This new documentary by visual historian Ken Burns is a no-frills, no-nonsense affair, relying heavily on interviews with the five men whose convictions have now been overturned. (One declined to be shown on camera and is heard only through voice-overs.) What surprised me was how sad and somber they were. Perhaps, I too, have bought into the stereotype of the “angry” minority. Certainly if anyone, white, black or Puerto Rican, had legitimate cause to be angry, these men do. Yet their demeanor is almost mournful, as though they are going through PTSD or aching for the children they once were and how naive those children were about the realities of how the world works.
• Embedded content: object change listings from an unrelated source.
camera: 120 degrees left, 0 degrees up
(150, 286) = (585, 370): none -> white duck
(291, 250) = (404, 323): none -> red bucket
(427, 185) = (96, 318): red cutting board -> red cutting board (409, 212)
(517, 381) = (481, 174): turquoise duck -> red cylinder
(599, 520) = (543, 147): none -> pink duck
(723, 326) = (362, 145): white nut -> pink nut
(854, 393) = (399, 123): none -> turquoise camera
If there is a slight weakness to the film, it may be the lack of a particular target to blame. It is easy enough to rail against the “system” or a culture of racial animus, but what blame there may be gets distributed a bit too broadly. Nods are made in the direction of culpability–a clip of Donald Trump talking about hate and taking out an ad advocating for the death penalty is shown, a reminder is given that a prosecutor advanced in her career for getting a conviction, a journalist is shown saying he wished he had been more skeptical–but once notification is given that no police or representatives of the prosecution will be interviewed for the film, it is evident that what we will get is a lament for a past injustice, not an attempt to question how future, similar injustices could be prevented.
Maybe they can’t. Maybe we are part of a society too entrenched in our fears, prejudices, and assumptions, to be shaken out of them by even the most blatant examples of how our inner demons too often defeat our better angels. Okay, I take back my previous assertion; that my be the most depressing thought prompted by a sad yet important documentary.